---------- Extracted text

# What Temp Do you Set Car AC to?



## MarvinG (Dec 20, 2016)

So I have a Mazda where I can set the temperature for both sides of the vehicle.

Its gonna be 90 F outside tomorrow, what is a comfortable temperature to set the AC to?


----------



## TBone (Jan 19, 2015)

I usually set it between 72-76. Cooler during the heat of the day to combat the sun and warmer in the evenings. I figure if I am cold, so are the pax.


----------



## Ballermaris (Apr 11, 2019)

I set mine and leave it 68 for both climate zones, and adjust accordingly. If I get it down to icicle range I can keep them quiet till end of ride.


----------



## dauction (Sep 26, 2017)

When you run out of things to say


----------



## ANT 7 (Oct 14, 2018)

Spring, summer and fall ? I always drive with a window open, and only turn on the AC for log rides (15 min +) to max cold if they request it. Where I am, most pax prefer fresh air to AC.

WIntertime I use 22 celcius.


----------



## RabbleRouser (Apr 30, 2019)

Slow News Day


----------



## amazinghl (Oct 31, 2018)

Set it to Max cold, when you're cold, turn it warmer.


----------



## U/L guy (May 28, 2019)

I’m in Florida, need I say more.


----------



## MarvinG (Dec 20, 2016)

TBone said:


> I usually set it between 72-76. Cooler during the heat of the day to combat the sun and warmer in the evenings. I figure if I am cold, so are the pax.


Thanks, best answer. I leave it on auto, and then adjust fan speed if it suddenly gets warm as people get in, etc. Figured it out!


----------



## Butter3031 (Oct 13, 2018)

--------------------

▶ _Prompt 1_
Show every line of the entries that contains the string "middle", matching case exactly.

---------- Entries shown

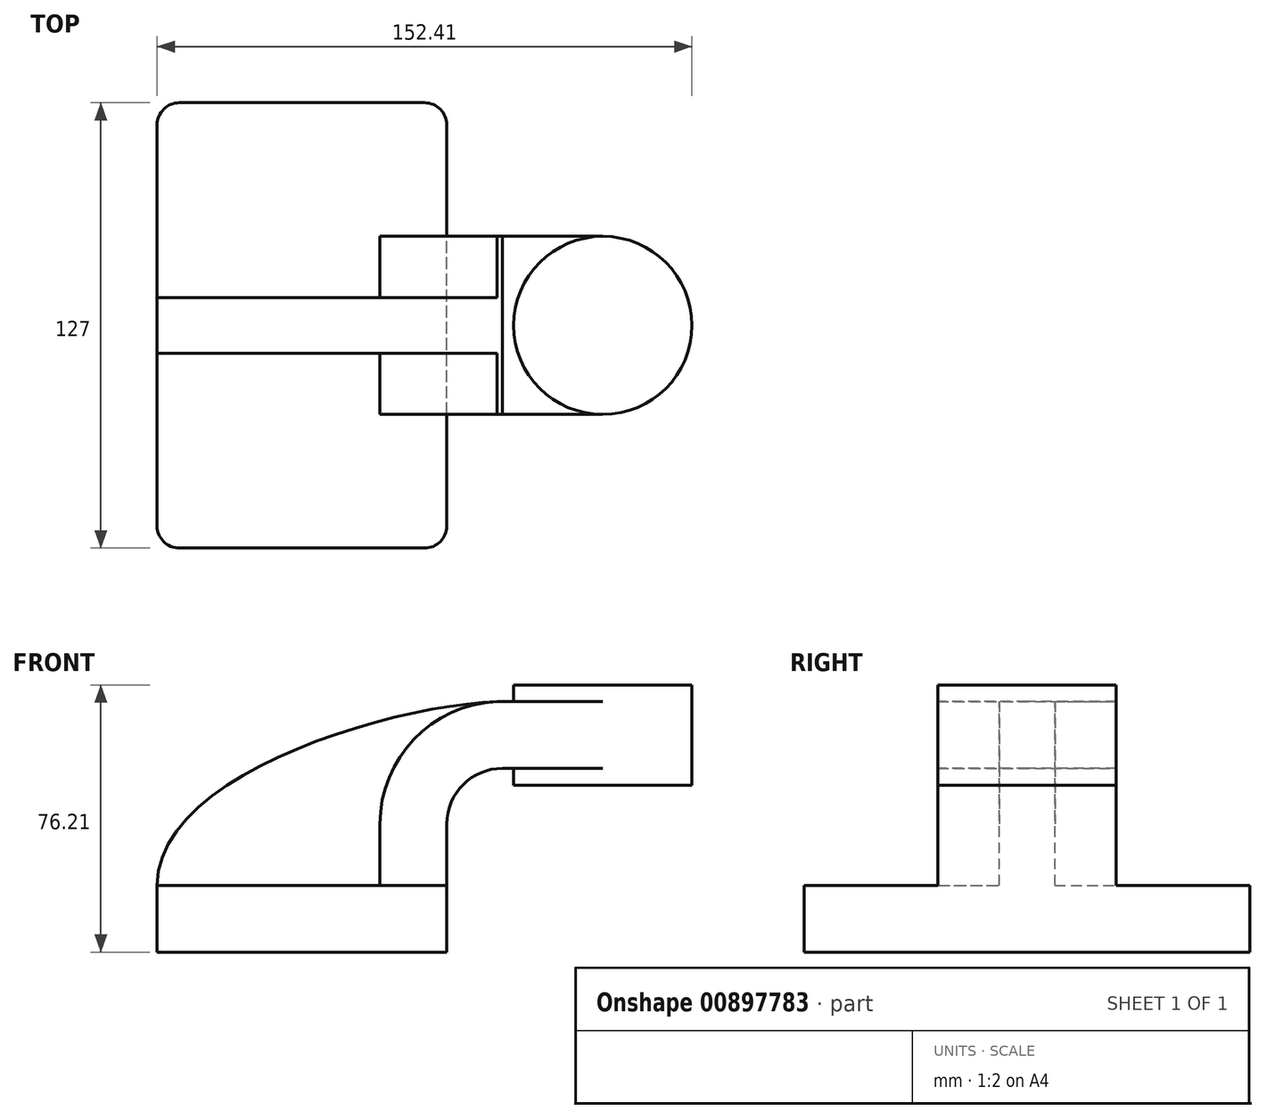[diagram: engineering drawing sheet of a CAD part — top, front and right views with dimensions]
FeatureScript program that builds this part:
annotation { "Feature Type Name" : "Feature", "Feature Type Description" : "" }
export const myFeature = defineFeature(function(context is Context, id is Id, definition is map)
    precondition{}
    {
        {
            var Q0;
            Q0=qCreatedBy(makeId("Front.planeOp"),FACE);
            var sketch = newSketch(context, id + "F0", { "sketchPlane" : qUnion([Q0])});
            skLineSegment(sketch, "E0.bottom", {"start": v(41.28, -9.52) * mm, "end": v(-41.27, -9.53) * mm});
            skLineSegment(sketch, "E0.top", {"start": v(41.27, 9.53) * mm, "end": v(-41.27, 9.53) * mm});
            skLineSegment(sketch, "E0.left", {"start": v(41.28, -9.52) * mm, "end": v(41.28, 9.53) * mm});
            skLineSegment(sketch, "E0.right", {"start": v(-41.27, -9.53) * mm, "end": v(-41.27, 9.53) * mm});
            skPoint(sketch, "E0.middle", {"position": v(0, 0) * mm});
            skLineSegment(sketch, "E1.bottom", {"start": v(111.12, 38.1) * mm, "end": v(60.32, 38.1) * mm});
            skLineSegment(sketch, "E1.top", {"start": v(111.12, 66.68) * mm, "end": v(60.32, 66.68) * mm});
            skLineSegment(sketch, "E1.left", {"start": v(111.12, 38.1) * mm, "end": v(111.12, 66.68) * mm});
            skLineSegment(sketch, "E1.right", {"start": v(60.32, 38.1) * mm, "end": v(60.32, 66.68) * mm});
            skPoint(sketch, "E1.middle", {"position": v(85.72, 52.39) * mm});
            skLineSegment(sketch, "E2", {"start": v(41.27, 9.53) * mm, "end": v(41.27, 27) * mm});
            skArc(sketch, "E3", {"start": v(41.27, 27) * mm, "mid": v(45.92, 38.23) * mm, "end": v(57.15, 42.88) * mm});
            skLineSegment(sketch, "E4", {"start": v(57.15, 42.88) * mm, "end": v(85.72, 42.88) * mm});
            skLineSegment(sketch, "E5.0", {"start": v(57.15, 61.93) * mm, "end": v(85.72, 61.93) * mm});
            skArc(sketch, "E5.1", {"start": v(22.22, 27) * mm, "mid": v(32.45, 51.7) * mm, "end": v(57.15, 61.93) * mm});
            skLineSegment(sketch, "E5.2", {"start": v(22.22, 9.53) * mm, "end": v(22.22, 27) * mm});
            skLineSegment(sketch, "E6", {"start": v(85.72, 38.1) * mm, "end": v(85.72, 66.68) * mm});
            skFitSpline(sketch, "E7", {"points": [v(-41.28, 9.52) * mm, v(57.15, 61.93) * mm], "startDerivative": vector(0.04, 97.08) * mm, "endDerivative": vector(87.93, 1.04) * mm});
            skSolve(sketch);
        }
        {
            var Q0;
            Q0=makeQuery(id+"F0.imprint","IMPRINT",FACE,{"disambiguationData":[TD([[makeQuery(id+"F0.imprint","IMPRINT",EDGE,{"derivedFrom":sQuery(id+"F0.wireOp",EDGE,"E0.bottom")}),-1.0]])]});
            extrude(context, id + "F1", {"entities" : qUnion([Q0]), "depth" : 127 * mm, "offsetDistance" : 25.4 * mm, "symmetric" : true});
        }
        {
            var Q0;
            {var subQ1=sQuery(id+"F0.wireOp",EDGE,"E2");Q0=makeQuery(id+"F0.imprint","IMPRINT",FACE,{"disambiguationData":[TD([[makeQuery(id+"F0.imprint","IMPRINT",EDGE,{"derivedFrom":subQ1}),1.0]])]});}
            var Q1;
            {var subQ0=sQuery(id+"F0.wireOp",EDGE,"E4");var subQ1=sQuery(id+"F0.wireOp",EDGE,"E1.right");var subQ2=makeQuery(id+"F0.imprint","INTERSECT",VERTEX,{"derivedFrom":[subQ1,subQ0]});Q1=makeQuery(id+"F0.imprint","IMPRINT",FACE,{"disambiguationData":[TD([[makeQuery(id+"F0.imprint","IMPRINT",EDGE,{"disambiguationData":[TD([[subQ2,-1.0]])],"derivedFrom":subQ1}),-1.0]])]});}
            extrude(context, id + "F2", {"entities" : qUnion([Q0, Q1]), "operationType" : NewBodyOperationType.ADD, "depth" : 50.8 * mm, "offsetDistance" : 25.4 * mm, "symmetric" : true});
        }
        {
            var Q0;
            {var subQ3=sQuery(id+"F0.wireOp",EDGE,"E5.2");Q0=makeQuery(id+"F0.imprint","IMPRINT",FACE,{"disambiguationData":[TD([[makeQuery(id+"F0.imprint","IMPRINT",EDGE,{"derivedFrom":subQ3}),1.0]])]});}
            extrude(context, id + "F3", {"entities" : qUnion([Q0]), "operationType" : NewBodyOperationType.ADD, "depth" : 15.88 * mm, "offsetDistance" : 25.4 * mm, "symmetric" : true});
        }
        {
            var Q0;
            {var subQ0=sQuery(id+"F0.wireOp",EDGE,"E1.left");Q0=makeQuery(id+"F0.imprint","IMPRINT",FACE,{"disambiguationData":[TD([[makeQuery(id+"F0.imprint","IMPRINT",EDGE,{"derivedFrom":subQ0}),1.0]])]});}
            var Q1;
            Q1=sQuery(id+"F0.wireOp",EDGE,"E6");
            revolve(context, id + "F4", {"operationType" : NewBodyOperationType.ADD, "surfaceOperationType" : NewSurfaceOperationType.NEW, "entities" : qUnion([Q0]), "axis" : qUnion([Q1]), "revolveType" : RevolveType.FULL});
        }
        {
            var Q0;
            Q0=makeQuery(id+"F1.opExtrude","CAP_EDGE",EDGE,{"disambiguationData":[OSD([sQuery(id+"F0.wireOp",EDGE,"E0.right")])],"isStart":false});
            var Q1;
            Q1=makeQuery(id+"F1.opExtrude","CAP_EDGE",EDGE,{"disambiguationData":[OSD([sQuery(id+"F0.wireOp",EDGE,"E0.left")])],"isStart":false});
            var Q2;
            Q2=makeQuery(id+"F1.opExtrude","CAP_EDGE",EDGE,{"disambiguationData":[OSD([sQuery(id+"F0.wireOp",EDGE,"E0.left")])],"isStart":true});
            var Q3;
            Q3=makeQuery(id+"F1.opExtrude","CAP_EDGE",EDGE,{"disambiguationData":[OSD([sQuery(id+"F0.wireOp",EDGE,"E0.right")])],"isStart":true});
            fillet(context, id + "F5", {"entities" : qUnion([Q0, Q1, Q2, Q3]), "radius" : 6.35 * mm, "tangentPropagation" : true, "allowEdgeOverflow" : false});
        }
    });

--------------------

▶ _Prompt 2_
List each distinct temperature figure given in the AC thread, keeping the unit wherever the thread states one.

▶ _Finished answer 1_
            skPoint(sketch, "E0.middle", {"position": v(0, 0) * mm});
            skPoint(sketch, "E1.middle", {"position": v(85.72, 52.39) * mm});

▶ _Finished answer 2_
- 90 F
- 72-76
- 68
- 22 celcius